Manga case said to obscure real abuses
On Wednesday, the Swedish Supreme Court began hearing a case against a man who was fined for possession of manga-style cartoon images deemed to be child pornography. The controversial case has caused a debate about freedom of expression and the reach of Sweden's legislation against child pornography.
A book store in Stockholm's old town stocks around 30 shelfmeters of Manga cartoons, according to David Borgström, an employee and Manga specialist.
"Manga is very popular in Sweden today. We sell hundreds, if not thousands of titles every month," he says.
Most of the Manga titles in the book shop are directed towards teenage readers–and most of them had little in common with the manga images Sweden has been talking about.
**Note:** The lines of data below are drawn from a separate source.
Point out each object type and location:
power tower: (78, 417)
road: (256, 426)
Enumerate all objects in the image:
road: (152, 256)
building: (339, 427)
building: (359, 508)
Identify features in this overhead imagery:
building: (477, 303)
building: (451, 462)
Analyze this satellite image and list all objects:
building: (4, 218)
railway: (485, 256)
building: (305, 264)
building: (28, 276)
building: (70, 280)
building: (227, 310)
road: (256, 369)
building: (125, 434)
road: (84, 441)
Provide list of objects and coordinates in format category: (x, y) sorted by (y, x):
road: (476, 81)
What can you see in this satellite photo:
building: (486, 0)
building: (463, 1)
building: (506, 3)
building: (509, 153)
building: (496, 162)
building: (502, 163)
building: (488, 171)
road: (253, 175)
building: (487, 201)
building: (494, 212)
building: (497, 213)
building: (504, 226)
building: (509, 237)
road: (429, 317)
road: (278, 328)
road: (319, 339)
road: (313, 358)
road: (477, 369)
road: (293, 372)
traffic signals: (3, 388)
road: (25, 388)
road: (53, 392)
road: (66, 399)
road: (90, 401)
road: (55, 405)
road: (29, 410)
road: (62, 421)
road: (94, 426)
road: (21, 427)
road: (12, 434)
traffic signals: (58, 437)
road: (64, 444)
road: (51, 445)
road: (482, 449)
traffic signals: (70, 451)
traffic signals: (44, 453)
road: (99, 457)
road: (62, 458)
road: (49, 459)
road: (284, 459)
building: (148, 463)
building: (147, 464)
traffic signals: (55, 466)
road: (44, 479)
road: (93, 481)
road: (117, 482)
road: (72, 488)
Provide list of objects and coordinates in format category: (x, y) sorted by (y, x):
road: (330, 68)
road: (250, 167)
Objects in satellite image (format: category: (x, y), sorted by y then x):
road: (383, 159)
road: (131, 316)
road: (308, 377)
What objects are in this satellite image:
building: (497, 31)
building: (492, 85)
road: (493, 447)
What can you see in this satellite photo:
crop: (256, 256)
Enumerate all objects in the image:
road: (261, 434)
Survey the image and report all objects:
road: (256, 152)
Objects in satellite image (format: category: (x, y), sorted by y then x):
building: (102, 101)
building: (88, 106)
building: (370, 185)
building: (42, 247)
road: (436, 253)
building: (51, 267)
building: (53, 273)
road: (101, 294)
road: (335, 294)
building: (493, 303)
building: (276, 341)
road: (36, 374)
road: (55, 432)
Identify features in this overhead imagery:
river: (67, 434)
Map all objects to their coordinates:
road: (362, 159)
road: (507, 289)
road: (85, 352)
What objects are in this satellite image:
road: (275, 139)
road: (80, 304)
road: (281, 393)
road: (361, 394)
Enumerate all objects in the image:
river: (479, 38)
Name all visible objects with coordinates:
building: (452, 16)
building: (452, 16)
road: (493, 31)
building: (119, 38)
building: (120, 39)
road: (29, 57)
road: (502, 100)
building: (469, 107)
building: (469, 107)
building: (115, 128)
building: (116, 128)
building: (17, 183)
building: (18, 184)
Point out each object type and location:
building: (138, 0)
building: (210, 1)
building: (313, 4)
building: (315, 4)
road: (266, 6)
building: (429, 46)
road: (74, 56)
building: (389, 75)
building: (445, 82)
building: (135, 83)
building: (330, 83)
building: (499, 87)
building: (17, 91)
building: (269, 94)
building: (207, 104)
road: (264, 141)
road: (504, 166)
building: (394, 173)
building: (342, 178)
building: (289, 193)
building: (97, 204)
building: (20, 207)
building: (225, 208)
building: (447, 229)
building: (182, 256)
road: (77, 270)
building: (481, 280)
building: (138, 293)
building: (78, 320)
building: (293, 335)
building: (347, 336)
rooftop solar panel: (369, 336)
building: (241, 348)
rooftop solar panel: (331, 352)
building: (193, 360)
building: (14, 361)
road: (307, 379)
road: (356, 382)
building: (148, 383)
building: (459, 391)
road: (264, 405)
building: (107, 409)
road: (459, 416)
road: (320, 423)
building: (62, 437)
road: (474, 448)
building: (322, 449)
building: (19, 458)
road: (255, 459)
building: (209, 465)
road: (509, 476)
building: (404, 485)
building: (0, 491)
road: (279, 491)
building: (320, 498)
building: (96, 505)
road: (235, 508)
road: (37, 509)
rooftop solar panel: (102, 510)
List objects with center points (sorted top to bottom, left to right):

On wednesday morning, the Supreme Court began hearing an appeal from a translator who was fined for posession of child pornographic material in 2010.
One of the Manga-style images his computer contained depicted two young girls performing an act with strong sexual connotations.
The case has been criticized for shifting attention away from the sexual abuse of children.
On Tuesday, Björn Sellström at the unit for child pornoraphy with the national criminal police said the current legislation on child pornography, which exempts such material from constitutional protection, leads to the police spending their time fighting depictions rather than actions.
Writing in the debate pages of Svenska Dagbladet, a daily newspaper, Sellström said that the case against the translator shifts attention away from real abuses.
Bror Hellman, who represents the Campaign Against Censorship in Sweden, was present outside the Supreme Court on Wednesday.
His organisation wants to change Sweden's legislation on child pornography, which exempts child pornographic material from constitutional protection.
"As it is now, any painting, any photo – even if it's your kids bathing – could be considered a felony. This is absurd. We want the law to be clear, and we want the law to actually help in the fight against child pornography," Bror Hellman.
"These are cartoons depicting antropomorphic humans with rabbit ears and tails. The expert says Donald Duck and The Simpsons cannot be child pornography, but these Japanese paintings are child pornography. That's not a judgement the courts should be making," Bror Hellman continues.
At the book shop in central Stockholm, David Borgström points out that many titles are intended for more mature readers. He says that Manga cartoons often contain controversial or even illegal depictions. But he is still against censorship.
"In Manga in particular, they are very fond of big eyes, small mouths, big heads and so on. That makes the charaacters look very young, even though they are, on paper, 17. They could easily go for 12 to 14 years of age."
Do you think Manga should be more subject to censorship than other cartoons?
"No, I do not think that. There are a lot of Western comics that are explicit. We talk about heavy metal titles, usually from France and Italy, with a lot of sex and violence in combination. Except the females are usually – I'm not saying always – but they're usually drawn as women and not young teenagers," says David Borgström.